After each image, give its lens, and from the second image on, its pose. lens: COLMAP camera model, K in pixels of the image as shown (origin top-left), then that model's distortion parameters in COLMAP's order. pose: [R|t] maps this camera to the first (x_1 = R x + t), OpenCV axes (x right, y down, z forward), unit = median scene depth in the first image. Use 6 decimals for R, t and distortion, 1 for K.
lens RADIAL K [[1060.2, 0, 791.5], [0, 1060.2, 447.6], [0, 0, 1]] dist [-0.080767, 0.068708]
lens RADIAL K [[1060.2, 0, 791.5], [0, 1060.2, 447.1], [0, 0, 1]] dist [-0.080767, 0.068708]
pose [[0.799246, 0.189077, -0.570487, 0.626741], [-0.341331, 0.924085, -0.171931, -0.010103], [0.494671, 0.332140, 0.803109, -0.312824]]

* * *

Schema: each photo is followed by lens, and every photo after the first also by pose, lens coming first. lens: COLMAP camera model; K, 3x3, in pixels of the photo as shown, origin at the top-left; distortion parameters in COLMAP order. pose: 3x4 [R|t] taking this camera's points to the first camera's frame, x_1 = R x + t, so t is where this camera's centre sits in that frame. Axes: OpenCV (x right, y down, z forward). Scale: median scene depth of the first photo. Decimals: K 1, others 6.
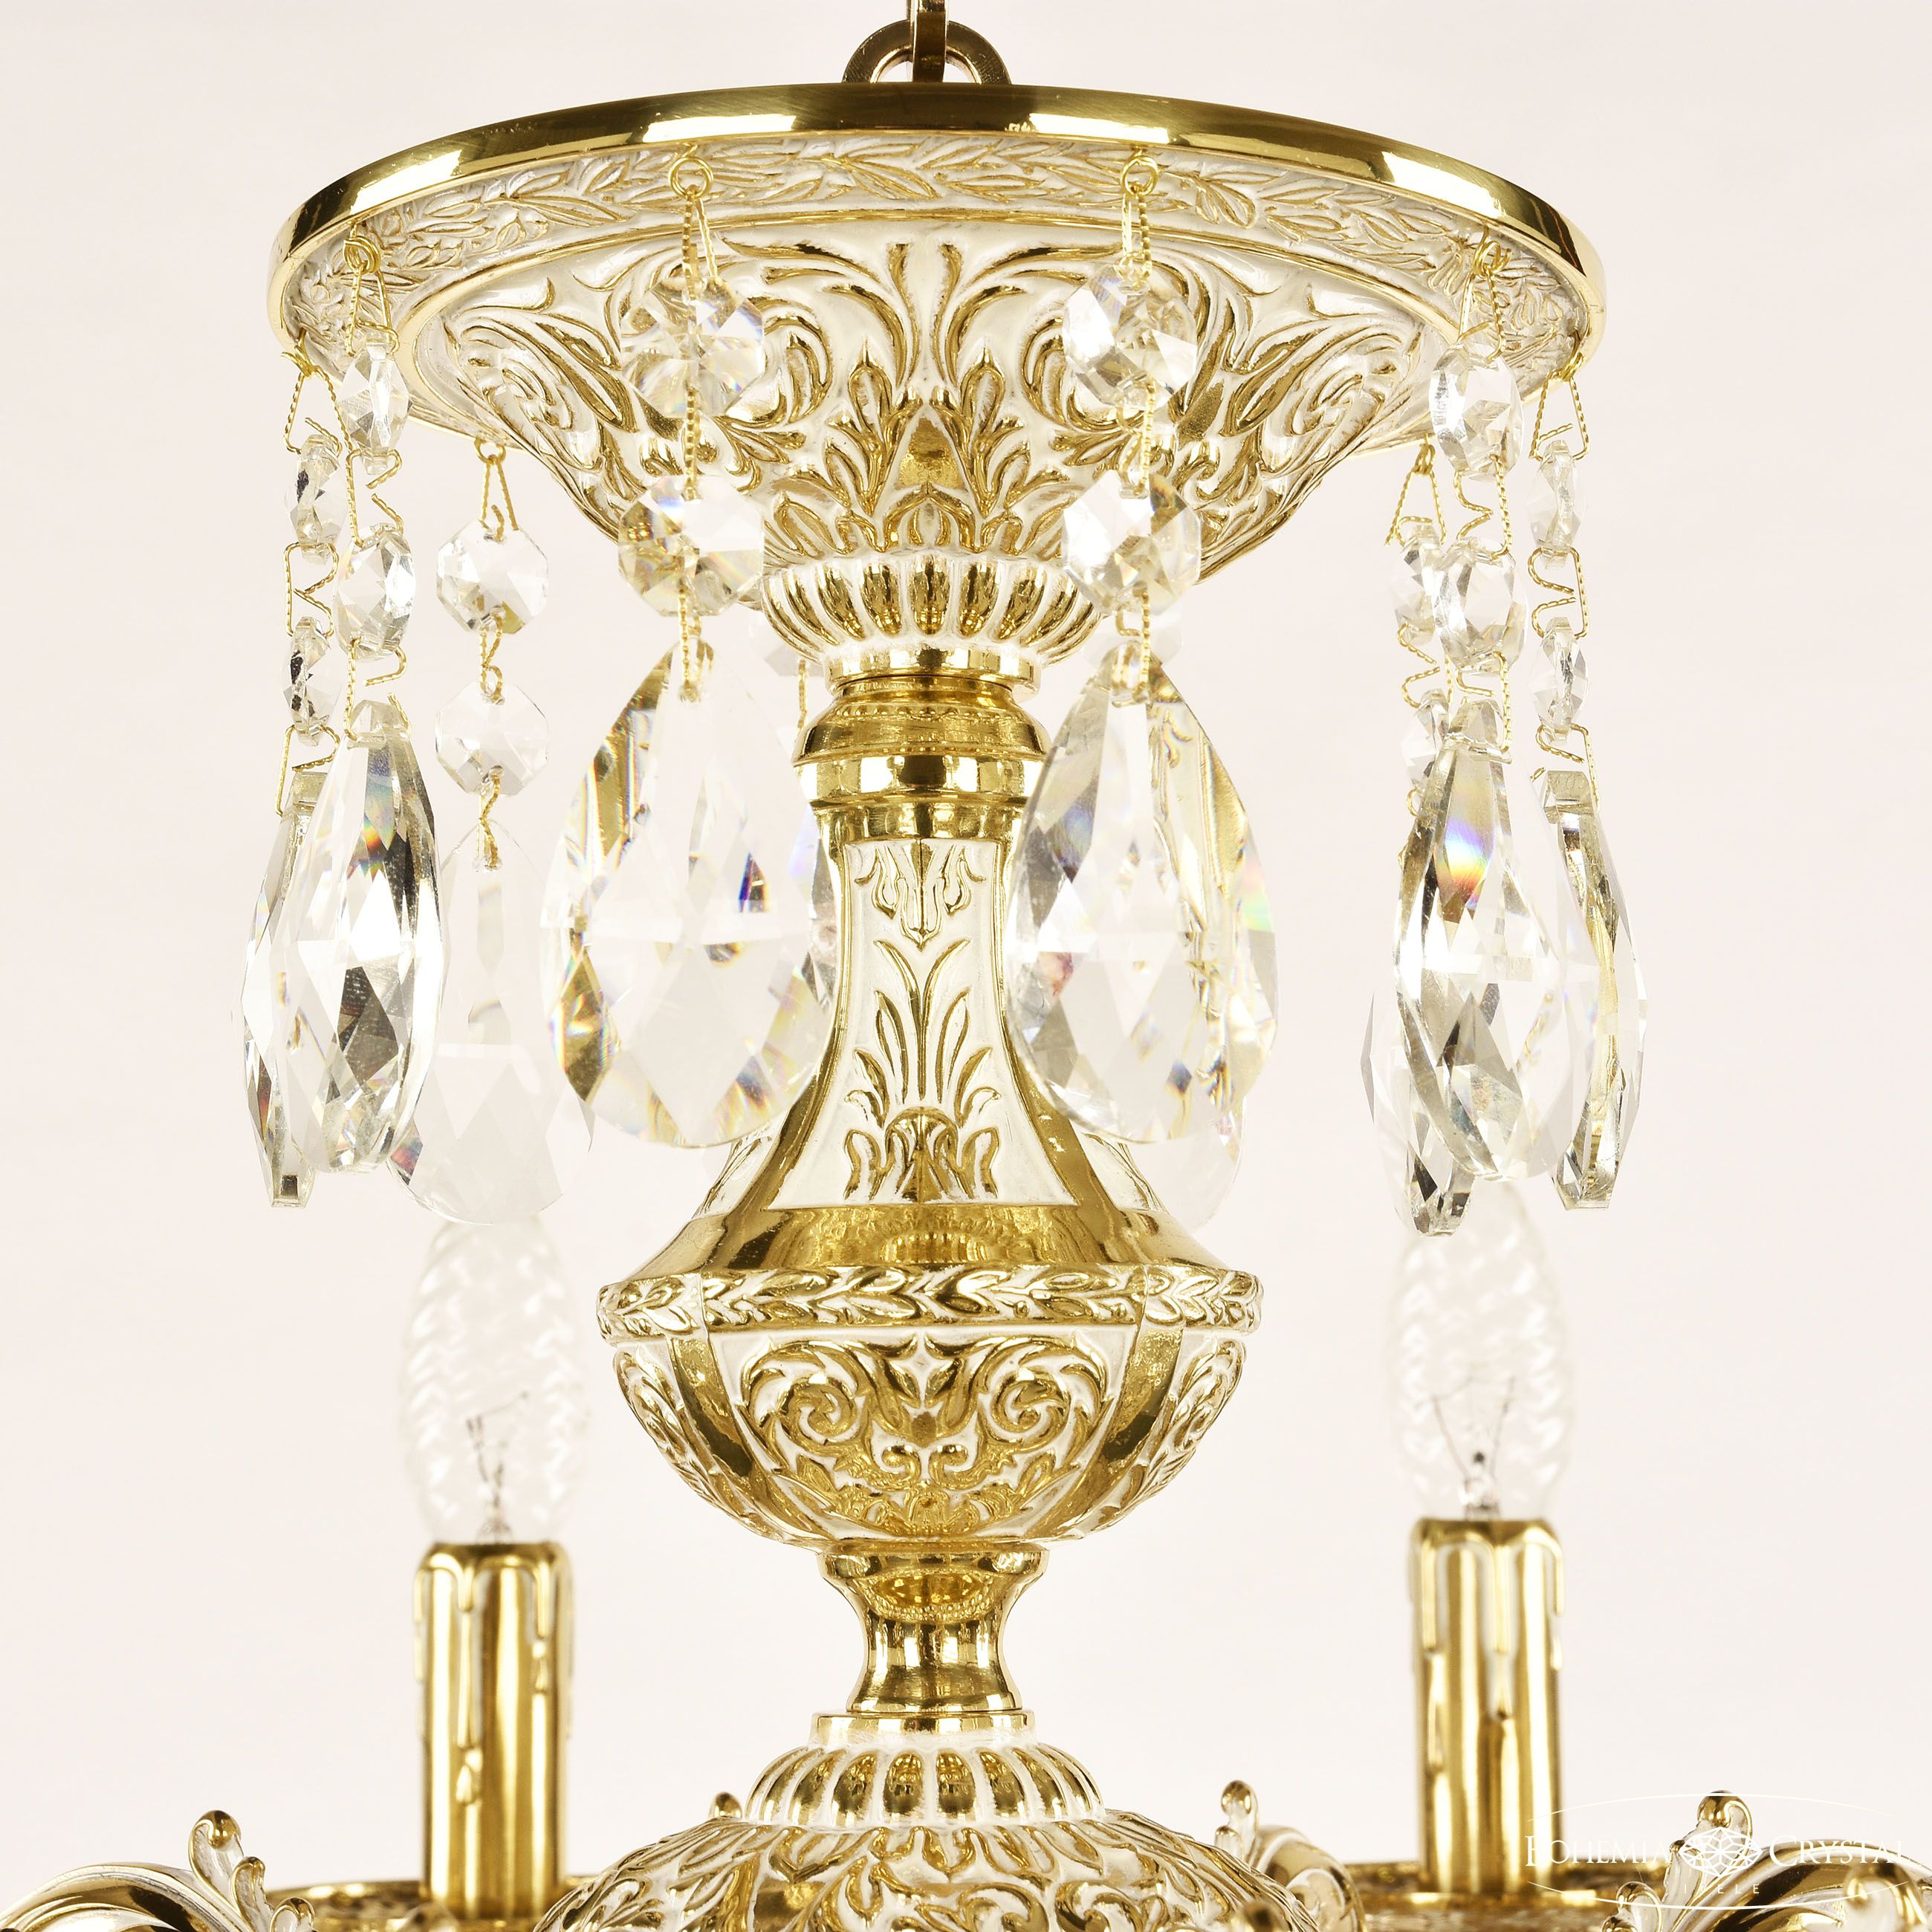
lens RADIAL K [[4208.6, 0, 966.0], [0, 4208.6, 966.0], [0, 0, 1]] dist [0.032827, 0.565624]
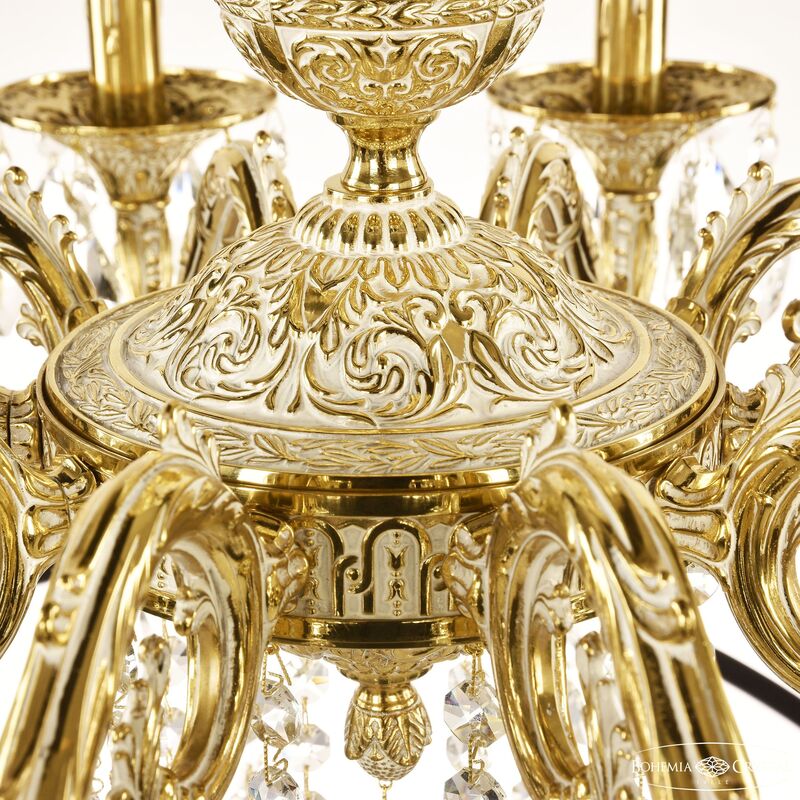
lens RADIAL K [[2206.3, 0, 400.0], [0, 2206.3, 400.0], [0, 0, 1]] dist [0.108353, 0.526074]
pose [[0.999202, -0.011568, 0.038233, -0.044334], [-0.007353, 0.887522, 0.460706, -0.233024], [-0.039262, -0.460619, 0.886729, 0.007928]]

--

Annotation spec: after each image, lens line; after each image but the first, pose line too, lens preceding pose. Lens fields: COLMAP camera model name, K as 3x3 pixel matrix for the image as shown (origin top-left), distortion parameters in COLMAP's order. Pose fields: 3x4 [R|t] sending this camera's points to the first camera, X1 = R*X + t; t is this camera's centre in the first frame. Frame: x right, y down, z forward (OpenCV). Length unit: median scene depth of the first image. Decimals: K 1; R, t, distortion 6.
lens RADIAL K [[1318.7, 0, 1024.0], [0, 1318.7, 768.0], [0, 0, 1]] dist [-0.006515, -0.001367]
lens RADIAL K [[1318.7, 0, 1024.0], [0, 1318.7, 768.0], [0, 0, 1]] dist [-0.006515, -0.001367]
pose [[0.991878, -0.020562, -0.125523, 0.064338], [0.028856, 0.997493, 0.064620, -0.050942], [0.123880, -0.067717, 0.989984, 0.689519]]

§ What is required
Please copy out, word for word, the lines of the records starting with the line that contains "Annotation spec: after" and going on through the line that contains "-0.067717, 0.989984, 0.689519]]".

§ Exercise solution
Annotation spec: after each image, lens line; after each image but the first, pose line too, lens preceding pose. Lens fields: COLMAP camera model name, K as 3x3 pixel matrix for the image as shown (origin top-left), distortion parameters in COLMAP's order. Pose fields: 3x4 [R|t] sending this camera's points to the first camera, X1 = R*X + t; t is this camera's centre in the first frame. Frame: x right, y down, z forward (OpenCV). Length unit: median scene depth of the first image. Decimals: K 1; R, t, distortion 6.
lens RADIAL K [[1318.7, 0, 1024.0], [0, 1318.7, 768.0], [0, 0, 1]] dist [-0.006515, -0.001367]
lens RADIAL K [[1318.7, 0, 1024.0], [0, 1318.7, 768.0], [0, 0, 1]] dist [-0.006515, -0.001367]
pose [[0.991878, -0.020562, -0.125523, 0.064338], [0.028856, 0.997493, 0.064620, -0.050942], [0.123880, -0.067717, 0.989984, 0.689519]]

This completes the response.